* EXERCISE: In this exercise, reproduce all the entries that follow exactly.

* SUPPLIED MATERIAL:
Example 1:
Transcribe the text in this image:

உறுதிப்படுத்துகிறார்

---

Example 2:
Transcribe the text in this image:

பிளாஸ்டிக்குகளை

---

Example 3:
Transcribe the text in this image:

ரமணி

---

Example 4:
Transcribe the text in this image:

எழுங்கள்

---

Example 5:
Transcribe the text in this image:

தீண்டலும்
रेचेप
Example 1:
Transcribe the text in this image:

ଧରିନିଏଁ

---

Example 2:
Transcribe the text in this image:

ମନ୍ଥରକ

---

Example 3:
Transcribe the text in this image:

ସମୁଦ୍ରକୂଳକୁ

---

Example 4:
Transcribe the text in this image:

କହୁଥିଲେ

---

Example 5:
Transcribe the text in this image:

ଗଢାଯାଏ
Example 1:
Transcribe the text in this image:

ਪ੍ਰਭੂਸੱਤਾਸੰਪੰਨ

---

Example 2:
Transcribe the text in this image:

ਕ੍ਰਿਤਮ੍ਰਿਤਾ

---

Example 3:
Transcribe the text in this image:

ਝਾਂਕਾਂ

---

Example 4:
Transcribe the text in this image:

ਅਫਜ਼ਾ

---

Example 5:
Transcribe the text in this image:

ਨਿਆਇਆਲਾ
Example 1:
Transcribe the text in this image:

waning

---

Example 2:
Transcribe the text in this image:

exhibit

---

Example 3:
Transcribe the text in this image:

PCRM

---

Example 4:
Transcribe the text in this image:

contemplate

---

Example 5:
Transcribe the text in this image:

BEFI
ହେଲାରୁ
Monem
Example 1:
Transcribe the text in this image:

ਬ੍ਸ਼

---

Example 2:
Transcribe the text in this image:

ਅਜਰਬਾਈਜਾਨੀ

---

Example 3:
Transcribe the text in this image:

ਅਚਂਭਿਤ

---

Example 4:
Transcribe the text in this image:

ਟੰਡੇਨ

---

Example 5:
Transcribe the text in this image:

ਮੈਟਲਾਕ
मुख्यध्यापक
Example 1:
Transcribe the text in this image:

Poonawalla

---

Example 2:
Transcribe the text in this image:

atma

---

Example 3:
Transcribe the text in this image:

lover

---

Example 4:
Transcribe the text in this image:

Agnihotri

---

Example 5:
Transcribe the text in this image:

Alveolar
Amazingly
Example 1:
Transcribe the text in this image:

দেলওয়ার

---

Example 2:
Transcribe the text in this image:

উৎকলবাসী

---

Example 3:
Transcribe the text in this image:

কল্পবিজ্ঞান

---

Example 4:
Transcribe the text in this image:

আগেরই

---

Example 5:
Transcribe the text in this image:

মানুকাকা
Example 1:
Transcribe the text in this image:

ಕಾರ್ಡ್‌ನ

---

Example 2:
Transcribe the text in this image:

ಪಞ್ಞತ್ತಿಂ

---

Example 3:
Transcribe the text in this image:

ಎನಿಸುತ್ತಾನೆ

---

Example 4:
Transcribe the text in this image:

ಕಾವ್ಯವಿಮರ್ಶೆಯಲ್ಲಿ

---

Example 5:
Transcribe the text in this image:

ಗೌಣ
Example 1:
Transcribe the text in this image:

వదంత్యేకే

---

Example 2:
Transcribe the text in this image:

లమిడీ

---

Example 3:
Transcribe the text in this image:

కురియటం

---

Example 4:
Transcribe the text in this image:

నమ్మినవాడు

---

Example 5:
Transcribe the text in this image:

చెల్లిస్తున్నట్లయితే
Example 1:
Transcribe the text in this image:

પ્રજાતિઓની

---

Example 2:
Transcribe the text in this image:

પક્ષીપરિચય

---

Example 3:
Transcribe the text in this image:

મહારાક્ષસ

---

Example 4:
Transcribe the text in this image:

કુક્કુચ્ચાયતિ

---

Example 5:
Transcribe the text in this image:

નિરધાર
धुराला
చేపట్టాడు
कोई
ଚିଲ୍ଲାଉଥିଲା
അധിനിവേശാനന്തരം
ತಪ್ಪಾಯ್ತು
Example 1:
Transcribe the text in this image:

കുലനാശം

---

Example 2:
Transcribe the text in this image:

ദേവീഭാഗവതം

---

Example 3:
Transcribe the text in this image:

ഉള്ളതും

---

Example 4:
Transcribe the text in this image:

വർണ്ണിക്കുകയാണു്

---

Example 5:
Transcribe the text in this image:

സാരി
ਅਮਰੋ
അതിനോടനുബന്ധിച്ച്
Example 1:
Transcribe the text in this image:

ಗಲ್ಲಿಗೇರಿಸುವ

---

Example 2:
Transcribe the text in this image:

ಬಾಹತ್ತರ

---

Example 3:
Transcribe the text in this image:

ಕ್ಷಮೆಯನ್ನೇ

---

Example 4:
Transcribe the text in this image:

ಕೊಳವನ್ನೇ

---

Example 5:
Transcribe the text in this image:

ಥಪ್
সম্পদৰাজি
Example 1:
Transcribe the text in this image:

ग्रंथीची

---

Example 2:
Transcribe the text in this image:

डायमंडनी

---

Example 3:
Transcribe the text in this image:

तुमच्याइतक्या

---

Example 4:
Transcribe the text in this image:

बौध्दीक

* COMPLETED TASK:
Example 1:
Transcribe the text in this image:

உறுதிப்படுத்துகிறார்

---

Example 2:
Transcribe the text in this image:

பிளாஸ்டிக்குகளை

---

Example 3:
Transcribe the text in this image:

ரமணி

---

Example 4:
Transcribe the text in this image:

எழுங்கள்

---

Example 5:
Transcribe the text in this image:

தீண்டலும்
रेचेप
Example 1:
Transcribe the text in this image:

ଧରିନିଏଁ

---

Example 2:
Transcribe the text in this image:

ମନ୍ଥରକ

---

Example 3:
Transcribe the text in this image:

ସମୁଦ୍ରକୂଳକୁ

---

Example 4:
Transcribe the text in this image:

କହୁଥିଲେ

---

Example 5:
Transcribe the text in this image:

ଗଢାଯାଏ
Example 1:
Transcribe the text in this image:

ਪ੍ਰਭੂਸੱਤਾਸੰਪੰਨ

---

Example 2:
Transcribe the text in this image:

ਕ੍ਰਿਤਮ੍ਰਿਤਾ

---

Example 3:
Transcribe the text in this image:

ਝਾਂਕਾਂ

---

Example 4:
Transcribe the text in this image:

ਅਫਜ਼ਾ

---

Example 5:
Transcribe the text in this image:

ਨਿਆਇਆਲਾ
Example 1:
Transcribe the text in this image:

waning

---

Example 2:
Transcribe the text in this image:

exhibit

---

Example 3:
Transcribe the text in this image:

PCRM

---

Example 4:
Transcribe the text in this image:

contemplate

---

Example 5:
Transcribe the text in this image:

BEFI
ହେଲାରୁ
Monem
Example 1:
Transcribe the text in this image:

ਬ੍ਸ਼

---

Example 2:
Transcribe the text in this image:

ਅਜਰਬਾਈਜਾਨੀ

---

Example 3:
Transcribe the text in this image:

ਅਚਂਭਿਤ

---

Example 4:
Transcribe the text in this image:

ਟੰਡੇਨ

---

Example 5:
Transcribe the text in this image:

ਮੈਟਲਾਕ
मुख्यध्यापक
Example 1:
Transcribe the text in this image:

Poonawalla

---

Example 2:
Transcribe the text in this image:

atma

---

Example 3:
Transcribe the text in this image:

lover

---

Example 4:
Transcribe the text in this image:

Agnihotri

---

Example 5:
Transcribe the text in this image:

Alveolar
Amazingly
Example 1:
Transcribe the text in this image:

দেলওয়ার

---

Example 2:
Transcribe the text in this image:

উৎকলবাসী

---

Example 3:
Transcribe the text in this image:

কল্পবিজ্ঞান

---

Example 4:
Transcribe the text in this image:

আগেরই

---

Example 5:
Transcribe the text in this image:

মানুকাকা
Example 1:
Transcribe the text in this image:

ಕಾರ್ಡ್‌ನ

---

Example 2:
Transcribe the text in this image:

ಪಞ್ಞತ್ತಿಂ

---

Example 3:
Transcribe the text in this image:

ಎನಿಸುತ್ತಾನೆ

---

Example 4:
Transcribe the text in this image:

ಕಾವ್ಯವಿಮರ್ಶೆಯಲ್ಲಿ

---

Example 5:
Transcribe the text in this image:

ಗೌಣ
Example 1:
Transcribe the text in this image:

వదంత్యేకే

---

Example 2:
Transcribe the text in this image:

లమిడీ

---

Example 3:
Transcribe the text in this image:

కురియటం

---

Example 4:
Transcribe the text in this image:

నమ్మినవాడు

---

Example 5:
Transcribe the text in this image:

చెల్లిస్తున్నట్లయితే
Example 1:
Transcribe the text in this image:

પ્રજાતિઓની

---

Example 2:
Transcribe the text in this image:

પક્ષીપરિચય

---

Example 3:
Transcribe the text in this image:

મહારાક્ષસ

---

Example 4:
Transcribe the text in this image:

કુક્કુચ્ચાયતિ

---

Example 5:
Transcribe the text in this image:

નિરધાર
धुराला
చేపట్టాడు
कोई
ଚିଲ୍ଲାଉଥିଲା
അധിനിവേശാനന്തരം
ತಪ್ಪಾಯ್ತು
Example 1:
Transcribe the text in this image:

കുലനാശം

---

Example 2:
Transcribe the text in this image:

ദേവീഭാഗവതം

---

Example 3:
Transcribe the text in this image:

ഉള്ളതും

---

Example 4:
Transcribe the text in this image:

വർണ്ണിക്കുകയാണു്

---

Example 5:
Transcribe the text in this image:

സാരി
ਅਮਰੋ
അതിനോടനുബന്ധിച്ച്
Example 1:
Transcribe the text in this image:

ಗಲ್ಲಿಗೇರಿಸುವ

---

Example 2:
Transcribe the text in this image:

ಬಾಹತ್ತರ

---

Example 3:
Transcribe the text in this image:

ಕ್ಷಮೆಯನ್ನೇ

---

Example 4:
Transcribe the text in this image:

ಕೊಳವನ್ನೇ

---

Example 5:
Transcribe the text in this image:

ಥಪ್
সম্পদৰাজি
Example 1:
Transcribe the text in this image:

ग्रंथीची

---

Example 2:
Transcribe the text in this image:

डायमंडनी

---

Example 3:
Transcribe the text in this image:

तुमच्याइतक्या

---

Example 4:
Transcribe the text in this image:

बौध्दीक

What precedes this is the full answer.